EXERCISE REQUIREMENTS —
A faithful, word-for-word transcription of all the data is what is needed.

EXCERPTED RECORDS —
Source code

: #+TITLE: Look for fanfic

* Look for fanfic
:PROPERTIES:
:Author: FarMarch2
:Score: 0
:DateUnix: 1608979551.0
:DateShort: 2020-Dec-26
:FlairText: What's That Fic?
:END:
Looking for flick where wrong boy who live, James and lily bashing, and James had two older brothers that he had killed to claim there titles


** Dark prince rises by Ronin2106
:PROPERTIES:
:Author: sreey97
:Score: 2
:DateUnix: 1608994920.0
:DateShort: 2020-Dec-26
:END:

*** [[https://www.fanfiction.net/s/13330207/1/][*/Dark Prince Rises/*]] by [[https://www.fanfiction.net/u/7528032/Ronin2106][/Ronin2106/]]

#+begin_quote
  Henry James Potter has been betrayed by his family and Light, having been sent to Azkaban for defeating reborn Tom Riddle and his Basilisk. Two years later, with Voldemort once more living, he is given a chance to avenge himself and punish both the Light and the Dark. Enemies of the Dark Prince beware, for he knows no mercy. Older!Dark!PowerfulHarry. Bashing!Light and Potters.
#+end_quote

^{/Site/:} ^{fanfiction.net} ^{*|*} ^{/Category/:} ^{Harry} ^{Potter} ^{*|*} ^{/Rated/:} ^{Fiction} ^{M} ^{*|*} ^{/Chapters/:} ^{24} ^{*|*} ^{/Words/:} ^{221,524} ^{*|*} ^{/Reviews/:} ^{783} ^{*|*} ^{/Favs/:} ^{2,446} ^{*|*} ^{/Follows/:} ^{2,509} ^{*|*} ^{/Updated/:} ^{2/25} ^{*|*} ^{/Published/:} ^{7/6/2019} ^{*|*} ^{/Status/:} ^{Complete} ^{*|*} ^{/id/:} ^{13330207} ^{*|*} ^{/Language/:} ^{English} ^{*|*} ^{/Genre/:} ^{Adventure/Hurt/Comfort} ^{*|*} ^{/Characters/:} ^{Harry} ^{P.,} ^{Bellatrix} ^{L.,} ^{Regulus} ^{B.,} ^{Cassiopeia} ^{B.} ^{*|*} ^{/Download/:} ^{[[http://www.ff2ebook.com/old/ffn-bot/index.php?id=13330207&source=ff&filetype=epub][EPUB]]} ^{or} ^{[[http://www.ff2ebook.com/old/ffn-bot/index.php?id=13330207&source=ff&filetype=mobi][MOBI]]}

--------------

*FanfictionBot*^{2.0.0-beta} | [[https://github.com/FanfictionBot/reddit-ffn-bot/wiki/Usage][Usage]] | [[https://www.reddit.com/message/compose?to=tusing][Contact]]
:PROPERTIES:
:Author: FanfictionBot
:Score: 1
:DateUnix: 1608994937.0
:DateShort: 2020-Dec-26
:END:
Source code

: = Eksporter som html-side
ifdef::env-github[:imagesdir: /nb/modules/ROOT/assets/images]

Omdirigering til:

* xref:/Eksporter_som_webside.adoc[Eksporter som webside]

RESULT OF THIS EXERCISE —
Source code

: #+TITLE: Look for fanfic

* Look for fanfic
:PROPERTIES:
:Author: FarMarch2
:Score: 0
:DateUnix: 1608979551.0
:DateShort: 2020-Dec-26
:FlairText: What's That Fic?
:END:
Looking for flick where wrong boy who live, James and lily bashing, and James had two older brothers that he had killed to claim there titles


** Dark prince rises by Ronin2106
:PROPERTIES:
:Author: sreey97
:Score: 2
:DateUnix: 1608994920.0
:DateShort: 2020-Dec-26
:END:

*** [[https://www.fanfiction.net/s/13330207/1/][*/Dark Prince Rises/*]] by [[https://www.fanfiction.net/u/7528032/Ronin2106][/Ronin2106/]]

#+begin_quote
  Henry James Potter has been betrayed by his family and Light, having been sent to Azkaban for defeating reborn Tom Riddle and his Basilisk. Two years later, with Voldemort once more living, he is given a chance to avenge himself and punish both the Light and the Dark. Enemies of the Dark Prince beware, for he knows no mercy. Older!Dark!PowerfulHarry. Bashing!Light and Potters.
#+end_quote

^{/Site/:} ^{fanfiction.net} ^{*|*} ^{/Category/:} ^{Harry} ^{Potter} ^{*|*} ^{/Rated/:} ^{Fiction} ^{M} ^{*|*} ^{/Chapters/:} ^{24} ^{*|*} ^{/Words/:} ^{221,524} ^{*|*} ^{/Reviews/:} ^{783} ^{*|*} ^{/Favs/:} ^{2,446} ^{*|*} ^{/Follows/:} ^{2,509} ^{*|*} ^{/Updated/:} ^{2/25} ^{*|*} ^{/Published/:} ^{7/6/2019} ^{*|*} ^{/Status/:} ^{Complete} ^{*|*} ^{/id/:} ^{13330207} ^{*|*} ^{/Language/:} ^{English} ^{*|*} ^{/Genre/:} ^{Adventure/Hurt/Comfort} ^{*|*} ^{/Characters/:} ^{Harry} ^{P.,} ^{Bellatrix} ^{L.,} ^{Regulus} ^{B.,} ^{Cassiopeia} ^{B.} ^{*|*} ^{/Download/:} ^{[[http://www.ff2ebook.com/old/ffn-bot/index.php?id=13330207&source=ff&filetype=epub][EPUB]]} ^{or} ^{[[http://www.ff2ebook.com/old/ffn-bot/index.php?id=13330207&source=ff&filetype=mobi][MOBI]]}

--------------

*FanfictionBot*^{2.0.0-beta} | [[https://github.com/FanfictionBot/reddit-ffn-bot/wiki/Usage][Usage]] | [[https://www.reddit.com/message/compose?to=tusing][Contact]]
:PROPERTIES:
:Author: FanfictionBot
:Score: 1
:DateUnix: 1608994937.0
:DateShort: 2020-Dec-26
:END:
Source code

: = Eksporter som html-side
ifdef::env-github[:imagesdir: /nb/modules/ROOT/assets/images]

Omdirigering til:

* xref:/Eksporter_som_webside.adoc[Eksporter som webside]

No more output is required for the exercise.